Mais
do que uma maluquice individual, a história de Jessica Krug revela como
a “narrativa dos coitadinhos” pode ser sedutora - e também lucrativa. Vilma Gryzinski:
“Da última vez que a vi, ela era loira”.
Assim
uma pessoa da família resumiu o caso de Jessica Krug, professora da
George Washington University que só não é mais bizarro porque os Estados
Unidos estão passando por vários furacões políticos e sociais no
momento.
Para
se passar por negra e ter uma cátedra de estudos africanos – fora
especialidade em América Latina -, Jessica, que diz falar português,
seguia um figurino estereotipado.
Cabelos
tingidos de preto e amassados, brincões de argola, vestidos com estampa
afro e o apelido de “Jess La Bombalera”, correspondente à sua mais
recente identidade inventada, a de afro-caribenha do Bronx.
Detalhe: um colega negro desconfiou porque ela era ruim de dança, apesar do apelido de rainha da salsa.
Outro disse que a defendia dos que não a achavam “negra o suficiente”.
“Eu
sabia que tinha alguma coisa errada”, escreveu Harri Ziad. “Vinha de
uma negatividade e de um ciúme constantes, sempre achando que tinha que
provar sua autenticidade à custa de tudo mais”.
Uma
aluna finalmente apresentou uma queixa. Sabendo que a casa tinha caído,
Jessica fez uma longa “confissão”, atribuindo a farsa a “demônios não
resolvidos” relacionados a problemas de saúde mental originários da
infância no Kansas.
Como
fazem os sociopatas escolados, Jessica cultivava o perigo. Escreveu um
ensaio com o título tirado de uma frase que alega ter ouvido do
moçambicano encarregado de recebê-la no aeroporto de Maputo, onde havia
desembarcado com uma bolsa de estudos: “Nós achamos que você seria
branca”.
De
Angola, ela voltou com outro ensaio carregado de chavões, intitulado “A
estranha vida do lusotropicalismo: raça, nacionalidade, gênero e
sexualidade em Angola”.
Num
livro recém-lançado, com o insuportável título de Modernidades
Fugitivas, a professora fake fez uma dedicatória misteriosa: a seus
antepassados, a seu irmão e “àqueles cujos nomes não posso dizer, por
motivos de segurança, seja no meu barrio, no Brasil ou em Angola”.
Qual
os pontos em comum entre lugares tão diferentes, onde o simples ato de
falar o nome de alguém pode expor a pessoa a perigos insinuados?
Imprimir um ar de aventureira global fazia parte, claro, da persona inventada por Jessica.

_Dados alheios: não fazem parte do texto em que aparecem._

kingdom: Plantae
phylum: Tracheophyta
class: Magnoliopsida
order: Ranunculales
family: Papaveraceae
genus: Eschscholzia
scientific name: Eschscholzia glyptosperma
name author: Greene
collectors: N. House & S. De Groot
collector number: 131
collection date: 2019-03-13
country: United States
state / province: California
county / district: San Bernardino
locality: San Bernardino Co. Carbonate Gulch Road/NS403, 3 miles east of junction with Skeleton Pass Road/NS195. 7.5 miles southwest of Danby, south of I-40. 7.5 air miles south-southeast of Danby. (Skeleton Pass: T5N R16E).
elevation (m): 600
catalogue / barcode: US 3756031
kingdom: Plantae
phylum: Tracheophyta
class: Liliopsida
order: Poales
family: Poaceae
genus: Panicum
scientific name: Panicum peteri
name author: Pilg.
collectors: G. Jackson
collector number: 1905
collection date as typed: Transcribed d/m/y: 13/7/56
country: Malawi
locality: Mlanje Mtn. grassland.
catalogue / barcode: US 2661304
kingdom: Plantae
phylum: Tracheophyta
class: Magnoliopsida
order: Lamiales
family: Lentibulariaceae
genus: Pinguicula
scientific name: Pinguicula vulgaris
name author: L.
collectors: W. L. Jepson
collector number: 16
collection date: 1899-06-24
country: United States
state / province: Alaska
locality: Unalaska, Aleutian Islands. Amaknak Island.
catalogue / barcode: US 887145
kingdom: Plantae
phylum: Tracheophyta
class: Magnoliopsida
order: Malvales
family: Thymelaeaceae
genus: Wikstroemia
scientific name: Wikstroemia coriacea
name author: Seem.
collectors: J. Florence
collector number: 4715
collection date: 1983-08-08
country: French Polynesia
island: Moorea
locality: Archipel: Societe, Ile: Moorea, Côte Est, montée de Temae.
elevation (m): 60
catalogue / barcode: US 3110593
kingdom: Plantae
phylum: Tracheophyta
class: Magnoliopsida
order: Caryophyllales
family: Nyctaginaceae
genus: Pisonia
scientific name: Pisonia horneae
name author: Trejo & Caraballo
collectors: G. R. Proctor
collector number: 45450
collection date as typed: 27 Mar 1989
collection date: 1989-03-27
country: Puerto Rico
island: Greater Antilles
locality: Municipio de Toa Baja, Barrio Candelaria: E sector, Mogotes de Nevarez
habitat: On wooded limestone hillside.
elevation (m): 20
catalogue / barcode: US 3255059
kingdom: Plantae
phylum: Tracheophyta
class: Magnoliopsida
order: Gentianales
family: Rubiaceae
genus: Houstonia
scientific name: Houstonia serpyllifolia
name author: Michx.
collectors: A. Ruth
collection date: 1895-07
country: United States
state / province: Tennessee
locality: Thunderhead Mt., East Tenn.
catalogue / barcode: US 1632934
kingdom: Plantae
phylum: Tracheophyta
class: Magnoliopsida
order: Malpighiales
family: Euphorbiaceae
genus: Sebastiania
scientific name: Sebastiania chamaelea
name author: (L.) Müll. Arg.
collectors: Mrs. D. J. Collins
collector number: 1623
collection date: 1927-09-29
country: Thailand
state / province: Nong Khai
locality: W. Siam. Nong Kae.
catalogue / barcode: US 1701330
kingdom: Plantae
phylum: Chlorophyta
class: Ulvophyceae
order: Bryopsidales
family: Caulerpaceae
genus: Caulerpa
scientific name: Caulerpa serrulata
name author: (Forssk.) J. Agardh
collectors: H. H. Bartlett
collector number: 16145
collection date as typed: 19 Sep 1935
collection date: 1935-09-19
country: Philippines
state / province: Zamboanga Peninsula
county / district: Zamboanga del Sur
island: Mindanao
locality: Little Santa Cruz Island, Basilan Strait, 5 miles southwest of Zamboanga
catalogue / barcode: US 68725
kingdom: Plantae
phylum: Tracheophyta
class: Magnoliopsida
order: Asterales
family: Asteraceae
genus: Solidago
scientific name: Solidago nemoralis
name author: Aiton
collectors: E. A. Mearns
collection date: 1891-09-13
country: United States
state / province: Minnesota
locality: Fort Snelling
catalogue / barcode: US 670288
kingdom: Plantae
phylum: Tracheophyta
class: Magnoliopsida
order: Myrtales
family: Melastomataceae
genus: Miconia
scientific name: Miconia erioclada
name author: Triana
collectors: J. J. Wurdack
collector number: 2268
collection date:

Impostores que se passam por celebridades ou milionários são uma constante na crônica policial.
Mas
o caso da professora universitária evoca uma pergunta inevitável: por
que ela escolheu se fazer de negra e não de refugiada de Kosovo ou
sefardita da Tunísia, como combinaria mais com seu histórico real de
ascendência judaica?
É
claro que Jessica não se apresentava como uma historiadora negra numa
universidade de elite, com uma honrosa história de sucesso acadêmico,
mas como vítima do racismo institucionalizado. Contou certa vez a
seguinte história:
“Quando
eu era criança, não tinha como escapar da violência policial. Eu tinha
cerca de cinco anos e estava voltando do parque com meu irmão, que tinha
uns doze anos, e policiais o jogaram no chão. Assim foi toda a minha
vida”.
Existe exemplo mais perfeito de vitimologia inventada?
A
condição de negra também ajudou quando ganhou verba de um centro de
pesquisas de cultura negra e uma bolsa no exterior bancada pelo farto
dinheiro que irriga as instituições beneficentes voltadas para minorias.
A
segunda pergunta que o caso de Jessica Krug evoca é: e daí? Ele fez
algum mal, exceto contra si mesma, ao se condenar a uma vida inventada?
Os ex-colegas reclamam mais que a posição e as verbas obtidas por ela tiraram a vez de acadêmicos “negros de verdade”.
Mas
a produção acadêmica de Jessica Krug é exatamente do mesmo calibre da
que seria produzida por professores com múltiplos tons de pele.
A área intelectual onde ela circulava não é exatamente a vanguarda do pensamento.
Repetir
chavões, imprecar contra o imperialismo e enquadrar minorias raciais na
“narrativa do coitadinho” são recursos amplamente explorados no mundo
acadêmico. Aliás, parecem estar se tornando obrigatórios.
Detalhe
melancólico: no prédio onde mora, em Nova York, uma vizinha, Anna
Andersen, disse que foi xingada de “ralé branca”. As duas tiveram um
desentendimento por causa das bicicletas e Jessica aproveitou o assunto
do momento com a cara de pau dos impostores profissionais.
“Você sabe o que a polícia faz com gente como eu?”, perguntou.